How do neural networks differ from conventional computing?
To better understand how computing works with an artificial neural network, a conventional “serial” computer and its software process information must be understood.
A serial computer has a central processor that can address an array of memory locations where data and instructions are stored. The processor reads instructions and any data the instruction needs from within memory addresses. The instruction is then executed and the results saved in a specified memory location.
In a serial system or a standard parallel one, the computational steps are deterministic, sequential, and logical. Furthermore, the state of a given variable can be tracked from one operation to another.
The workings of neural networks
In contrast, artificial neural networks are neither sequential nor necessarily deterministic. They do not contain any complex central processors. Instead, they are made up of several simple processors that take the weighted sum of their inputs from other processors.
Neural networks do not execute programmed instructions. They respond in parallel (either in a simulated manner or actual) to the pattern of inputs presented to it.
Neural networks do not contain any separate memory addresses for data storage. Instead, information is contained in the overall activation state of the network. Knowledge is represented by the network itself, which is quite literally more than the sum of its individual components.

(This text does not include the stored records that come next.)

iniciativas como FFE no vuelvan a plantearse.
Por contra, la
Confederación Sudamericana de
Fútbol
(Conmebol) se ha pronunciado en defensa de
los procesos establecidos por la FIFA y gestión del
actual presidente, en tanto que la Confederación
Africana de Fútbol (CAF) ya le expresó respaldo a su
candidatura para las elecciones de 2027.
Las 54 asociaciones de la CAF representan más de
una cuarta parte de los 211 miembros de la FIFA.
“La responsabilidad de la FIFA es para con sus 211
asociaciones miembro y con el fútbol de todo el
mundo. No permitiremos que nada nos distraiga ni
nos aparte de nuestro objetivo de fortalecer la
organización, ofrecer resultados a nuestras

Advantages of neural networks over conventional techniques
Neural networks can be expected to self-train quite efficiently in case of problems where the relationships are dynamic or nonlinear. This ability is further enhanced by if the internal data patterns are strong. It also depends to some extent on the application itself.
Neural networks are an analytical alternative to standard techniques somewhat limited to ideas such as strict assumptions of linearity, normality, and variable independence.

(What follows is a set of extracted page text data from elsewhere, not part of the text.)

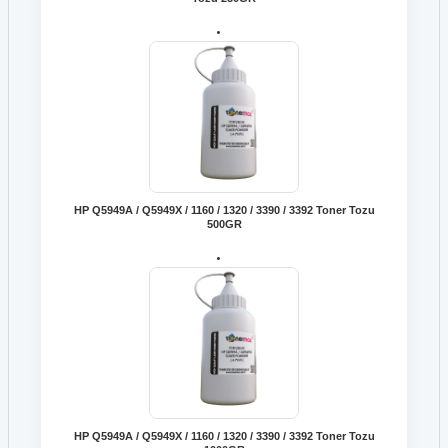
HP Q5949A / Q5949X / 1160 / 1320 / 3390 / 3392 Toner Tozu
500GR
HP Q5949A / Q5949X / 1160 / 1320 / 3390 / 3392 Toner Tozu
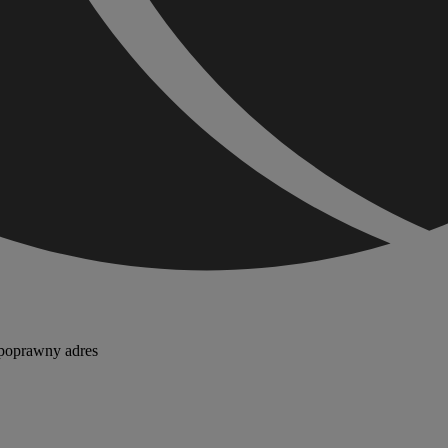
epoprawny adres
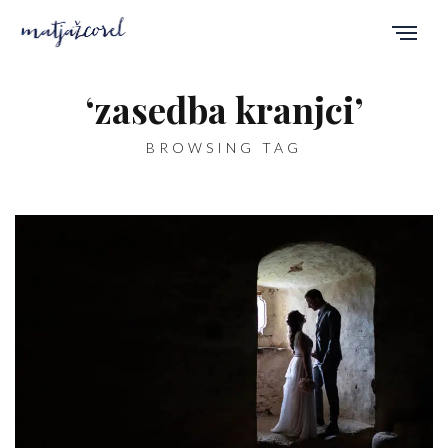
‘zasedba kranjci’
BROWSING TAG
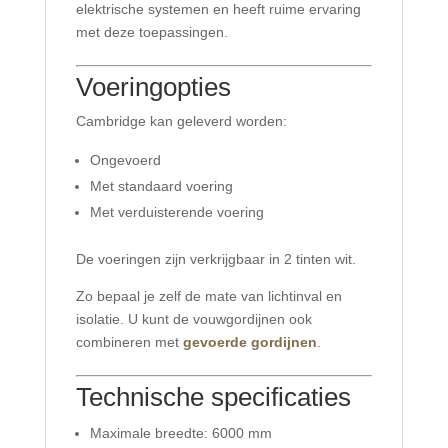
elektrische systemen en heeft ruime ervaring
met deze toepassingen.
Voeringopties
Cambridge kan geleverd worden:
Ongevoerd
Met standaard voering
Met verduisterende voering
De voeringen zijn verkrijgbaar in 2 tinten wit.
Zo bepaal je zelf de mate van lichtinval en
isolatie. U kunt de vouwgordijnen ook
combineren met
gevoerde gordijnen
.
Technische specificaties
Maximale breedte: 6000 mm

The ability of neural networks to examine a variety of relationships makes it easier for the user to quickly model phenomena that may have been quite difficult, or even impossible, to comprehend otherwise.

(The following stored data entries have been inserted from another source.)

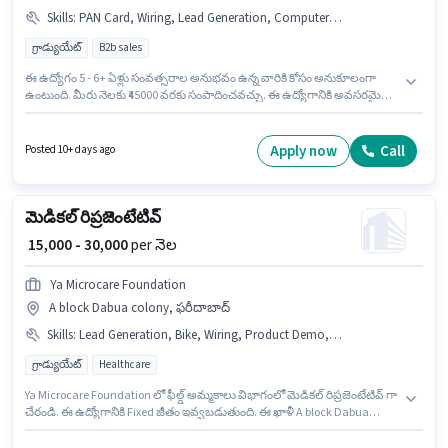
Skills
:
PAN Card, Wiring, Lead Generation, Computer Knowledge, MS Excel, Bank Account, Aadhar Card, 2-Wheeler Driving Licence
గ్రాడ్యుయేట్
B2b sales
ఈ ఉద్యోగం 5 - 6+ ఏళ్లు సంవత్సరాల అనుభవం ఉన్న వారికి కోసం అనుకూలంగా
ఉంటుంది. మీరు నెలకు ₹45000 వరకు సంపాదించవచ్చు. ఈ ఉద్యోగానికి అవసరమైన
డాక్యుమెంట్లు PAN Card, Aadhar Card, 2-Wheeler Driving Licence, Bank
Account కలిగి ఉండాలి. ఈ ఖాళీ A block Dabua colony, ఫరీదాబాద్ లో ఉంది. ఈ
ఉద్యోగానికి అభ్యర్థి వద్ద Computer Knowledge, Lead Generation, MS Excel,
Apply now
Call
Posted 10+ days ago
Wiring ఉండాలి. దరఖాస్తుదారులు కనీసం గ్రాడ్యుయేట్ డిగ్రీ లేదా సర్టిఫికెట్ కలిగి
ఉండాలి. ఈ ఉద్యోగానికి Fixed జీతం ఇవ్వబడుతుంది.
మెడికల్ రిప్రజెంటేటివ్
₹ 15,000 - 30,000
per నెల
Ya Microcare Foundation
A block Dabua colony, ఫరీదాబాద్
Skills
:
Lead Generation, Bike, Wiring, Product Demo, Area Knowledge, Smartphone, CRM Software
గ్రాడ్యుయేట్
Healthcare
Ya Microcare Foundation లో ఫీల్డ్ అమ్మకాలు విభాగంలో మెడికల్ రిప్రజెంటేటివ్ గా
చేరండి. ఈ ఉద్యోగానికి Fixed జీతం ఇవ్వబడుతుంది. ఈ ఖాళీ A block Dabua
colony, ఫరీదాబాద్ లో ఉంది. ఈ ఉద్యోగానికి అభ్యర్థి వద్ద Lead Generation,
Product Demo, Wiring, Area Knowledge, CRM Software ఉండాలి.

Limitations of neural networks
There are some specific issues potential users should be aware of, particularly in connection with backpropagation neural networks and certain other types of networks.
Process is not explainable
Backpropagation neural networks have been referred to as the ultimate black box. Apart from outlining the general architecture and possibly using some random numbers as seeding, all the user needs to do is provide the input, keep an on it training, and then receive the output. Some software packages allow users to sample the network’s progress over time. The learning itself in these cases progresses on its own.
The final output is a trained network that is autonomous in the sense that it does not provide equations or coefficients defining a relationship beyond its own, internal mathematics. The network itself is the final equation of the relationship.
Slower to train
In addition, backpropagation networks tend to be slower to train than other types of networks and sometimes require thousands of epochs. This is because the machine’s central processing unit must compute the function of each node and connection separately. This can be highly cumbersome and cause problems in very large networks containing a huge amount of data. Contemporary machines do work fast enough to sidestep this issue, though.
Applications of neural networks
Neural networks are universal approximators. They happen to work best if the system has a high tolerance for error.
Neural networks are useful:
- For understanding associations or discovering regular elements within a set of patterns
- Where the data is enormous either in volume or in the diversity of parameters
- Relationships between variables are vaguely understood
- Where conventional approaches fall short in describing relationships
This beautiful, biology-inspired paradigm is one of the most elegant technological developments of our era.